START GIVEN TEXT

If Alan Greenspan Lived In Huntsville, Alabama!

Why Is It Okay to Set the Price of Money?

I wish Alan Greenspan lived here. That way he’d know that there’s a Huntsville, Alabama, grocery chain selling chicken leg quarters for 29 cents a pound. That ain’t exactly a sign of inflation. Consequently, the next time the Federal Reserve Board met:

  1. Mr. Greenspan and his pals wouldn’t touch the button marked “mash to raise rates.”
  2. The stock market wouldn’t turn south to Antarctica.
  3. I might be able to afford that dark blue Camaro my wife says is “too juvenile” for a semi-balding senior citizen whose weight is beginning to affect his gas mileage.

Twenty-nine cents a pound for chicken parts is pretty impressive, but the record low price was struck September 22, 1997, at 8:30 a.m. I was enjoying a cup of coffee (Folgers French Roast, $3.89 a can) as I surfed our local paper. Suddenly, there it was at my feet, half hidden by the Sports and Business Sections, but appropriately illuminated by a sunbeam-the Foodworld ad.

“CHICKEN LEG QUARTERS 19-CENTS A POUND,” it announced. And you don’t even have to pluck the feathers. You did have to buy a ten-pound bag, said the ad. Fair enough. Who wouldn’t want 20 chicken dinners for a buck ninety? At that price it’s cheaper than canned cat food, which goes for almost a dime an ounce. (Remember the United Way ad with the impoverished old lady, who looked just like your grandmother, digging into a can of cat food? Tug at your heartstrings? Well, she could have supped cheaper on drumsticks bordelaise!)

END GIVEN TEXT
START DATA SECTION

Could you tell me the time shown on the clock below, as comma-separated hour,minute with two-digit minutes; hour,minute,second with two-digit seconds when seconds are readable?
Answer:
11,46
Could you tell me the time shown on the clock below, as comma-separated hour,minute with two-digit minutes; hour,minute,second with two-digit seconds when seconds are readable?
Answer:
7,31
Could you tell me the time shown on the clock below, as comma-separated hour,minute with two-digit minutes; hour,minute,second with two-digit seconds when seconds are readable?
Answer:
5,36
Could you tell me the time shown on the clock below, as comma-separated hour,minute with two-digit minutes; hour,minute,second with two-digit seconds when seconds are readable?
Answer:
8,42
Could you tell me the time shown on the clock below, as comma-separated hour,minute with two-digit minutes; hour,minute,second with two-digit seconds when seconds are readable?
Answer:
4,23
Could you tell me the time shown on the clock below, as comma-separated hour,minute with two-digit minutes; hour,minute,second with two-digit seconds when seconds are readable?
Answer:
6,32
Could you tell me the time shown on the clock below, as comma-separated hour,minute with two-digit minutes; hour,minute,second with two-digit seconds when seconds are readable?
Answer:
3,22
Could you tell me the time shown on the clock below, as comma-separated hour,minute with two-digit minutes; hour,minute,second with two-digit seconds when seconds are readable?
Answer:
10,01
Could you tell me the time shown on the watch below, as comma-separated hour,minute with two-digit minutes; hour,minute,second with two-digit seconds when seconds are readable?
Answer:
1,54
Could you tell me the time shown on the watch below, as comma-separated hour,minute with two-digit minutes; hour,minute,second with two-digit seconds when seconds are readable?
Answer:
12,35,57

END DATA SECTION
START DATA SECTION

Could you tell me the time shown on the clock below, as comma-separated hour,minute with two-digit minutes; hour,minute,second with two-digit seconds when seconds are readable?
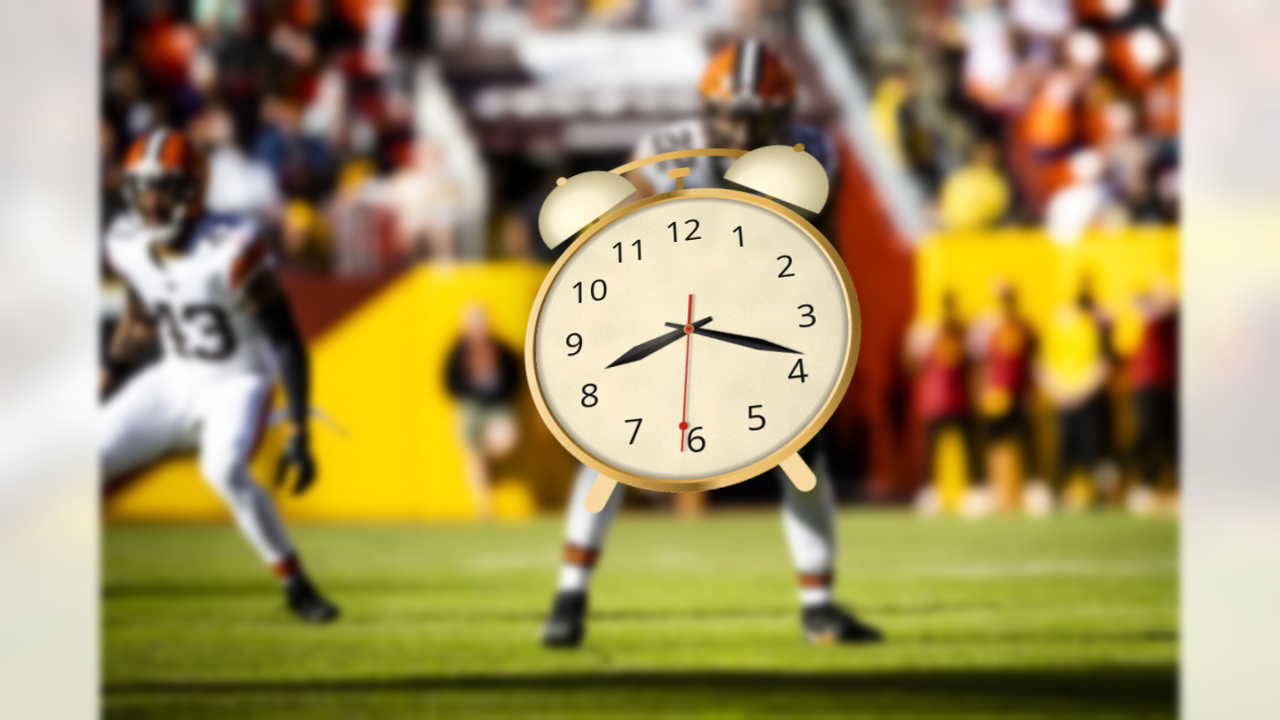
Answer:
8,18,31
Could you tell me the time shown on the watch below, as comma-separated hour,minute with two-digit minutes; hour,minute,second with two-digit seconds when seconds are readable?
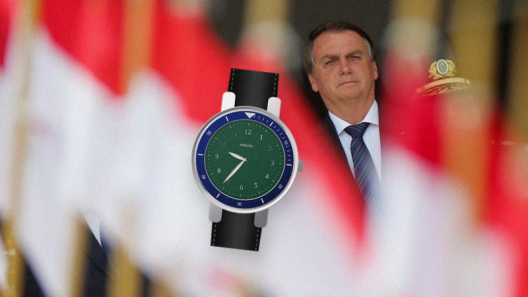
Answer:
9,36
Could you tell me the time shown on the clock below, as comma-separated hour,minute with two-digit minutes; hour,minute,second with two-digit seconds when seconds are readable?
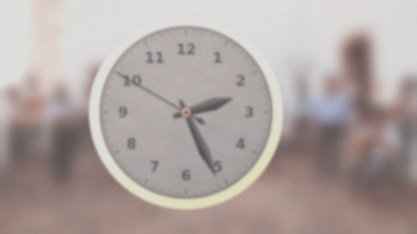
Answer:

END DATA SECTION
START DATA SECTION

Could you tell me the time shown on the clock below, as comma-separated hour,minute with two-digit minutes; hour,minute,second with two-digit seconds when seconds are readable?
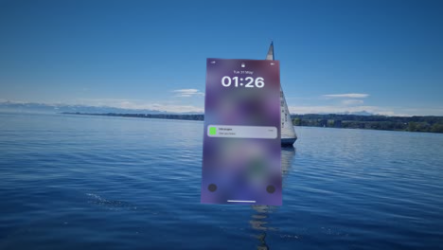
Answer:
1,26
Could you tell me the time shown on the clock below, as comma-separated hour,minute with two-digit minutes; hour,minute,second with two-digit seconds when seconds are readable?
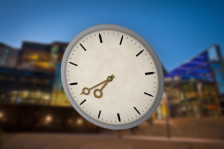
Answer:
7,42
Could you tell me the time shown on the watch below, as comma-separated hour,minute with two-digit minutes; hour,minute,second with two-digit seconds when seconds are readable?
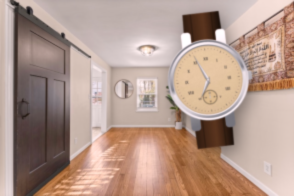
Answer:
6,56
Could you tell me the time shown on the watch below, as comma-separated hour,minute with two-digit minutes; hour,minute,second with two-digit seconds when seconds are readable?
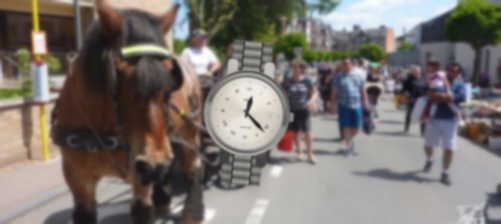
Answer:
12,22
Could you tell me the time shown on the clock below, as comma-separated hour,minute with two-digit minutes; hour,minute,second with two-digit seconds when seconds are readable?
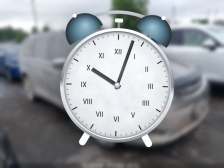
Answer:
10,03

END DATA SECTION

§ **GOAL**
In the text about Alan Greenspan, what coffee was the writer drinking, and what did a can of it cost? The records have no connection to the text.

§ **ANSWER BELOW**
Folgers French Roast, at $3.89 a can.